SUPPLIED PASSAGE:
Screening men beginning at age 50 for prostate cancer with a PSA blood test (Prostate Specific Antigen) and a digital rectal exam is recommended by the American Cancer Society, however the US Preventive Services Task Force found insufficient evidence to recommend screening. Identification or suspicion of prostate cancer can result in many procedures that have significant side effects, the most common serious adverse effects being impotence and incontinence. The PSA test produces many false positive results and consequent follow-up prostate biopsies that may be unnecessary. Prostate cancer is usually extremely slow in its development, and many men die of other causes before the prostate cancer has spread or caused significant illness.

Screening for prostate cancer has resulted in an increase in the risk that an American male will have to deal with prostate cancer from about 10 percent to 18 percent. Regular PSA tests will double the risk of a man having to go through the procedures to investigate whether cancer is present. Aggressive surgical treatment of prostate cancer, with its inevitable adverse effects, has only a modest benefit on mortality. In order for a screening test to prove valuable, the medical profession usually looks to the advantage shown through clinical studies. For example, many studies were conducted on mammography screening for breast cancer before it was accepted. By contrast, PSA screening tests have been adopted without any evidence showing their value. This is disconcerting, especially in light of a recent study that showed no benefit.

DATA BLOCK:
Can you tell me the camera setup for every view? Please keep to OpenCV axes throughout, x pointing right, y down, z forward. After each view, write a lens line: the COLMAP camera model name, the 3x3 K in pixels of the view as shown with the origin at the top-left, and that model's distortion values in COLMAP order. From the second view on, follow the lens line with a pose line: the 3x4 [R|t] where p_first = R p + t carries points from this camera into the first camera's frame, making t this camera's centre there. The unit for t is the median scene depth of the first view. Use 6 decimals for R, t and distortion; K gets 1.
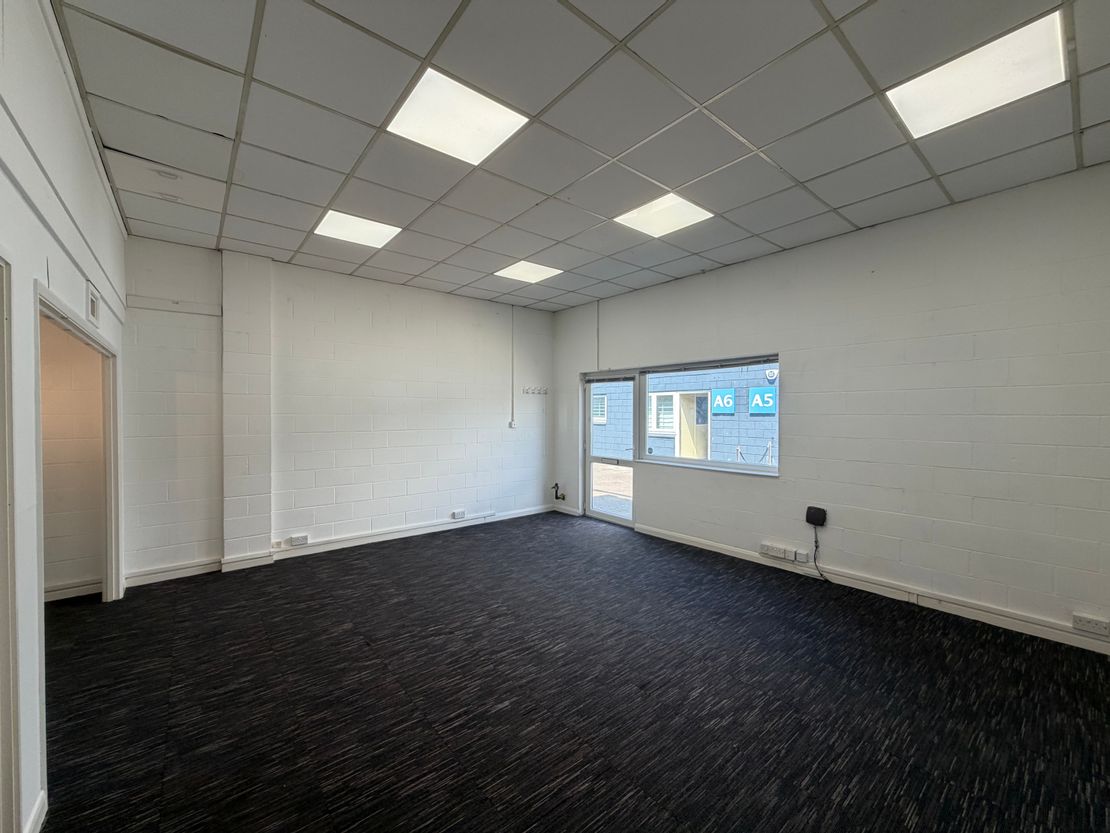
lens RADIAL K [[443.6, 0, 555.0], [0, 443.6, 416.5], [0, 0, 1]] dist [-0.000893, -0.000075]
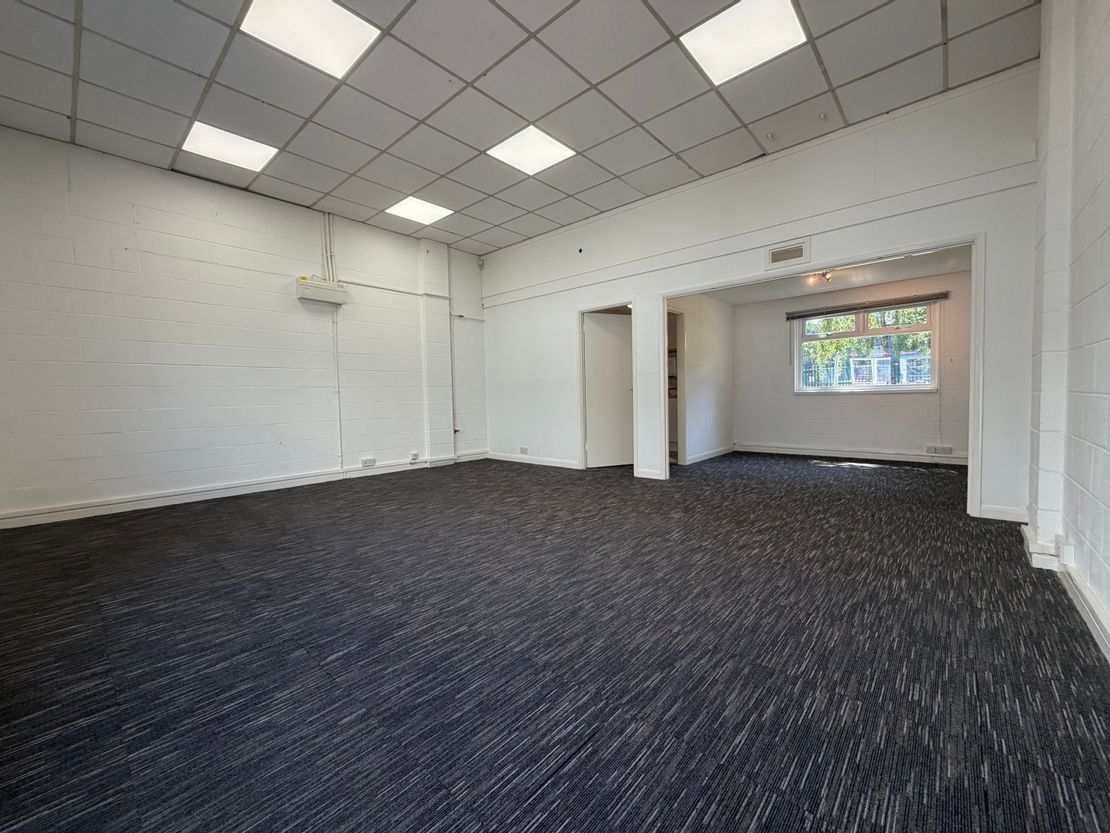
lens RADIAL K [[443.6, 0, 555.0], [0, 443.6, 416.5], [0, 0, 1]] dist [-0.000893, -0.000075]
pose [[-0.987921, 0.029709, -0.152087, -0.020544], [0.021333, 0.998179, 0.056417, 0.139315], [0.153486, 0.052491, -0.986756, 1.700622]]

EXERCISE INSTRUCTIONS:
Write a continuation of the text on prostate cancer screening, beginning directly after its last sentence.

RESPONSE TO THIS EXERCISE:
A study published in the January 9, 2006 issue of the Archives of Internal Medicine examined the association between prostate screening and deaths from prostate cancer. The study population was 71,661 patients treated at 10 Veterans Affairs medical centers. A total of 501 men were identified who had no diagnosis of prostate cancer before 1991, who were then diagnosed with prostate cancer between 1991-1995 and died between 1991-1999. The researchers then looked at whether these men had a previous screening PSA test or digital rectal exam prior to their diagnosis. Results of the study showed no difference in death rate in the group that had prior screening and the group that did not. Screening for prostate cancer was not associated with less deaths (Concato, 2006).

Two large clinical trials are underway to evaluate the effectiveness of PSA screening on mortality, one in the United States and one in Europe. The results of those studies will be published in 2009. Perhaps we should wait until then to rush out for more PSA screening tests or order them for our patients. The authors of the current study recommend that “the uncertainty of screening should be explained to patients in a process of ‘verbal informed consent,’ promoting informed decision making.”

Concato J, et al. The effectiveness of screening for prostate cancer: A nested case-control study. Archives of Internal Medicine 2006 (Jan 9); 166:38-43.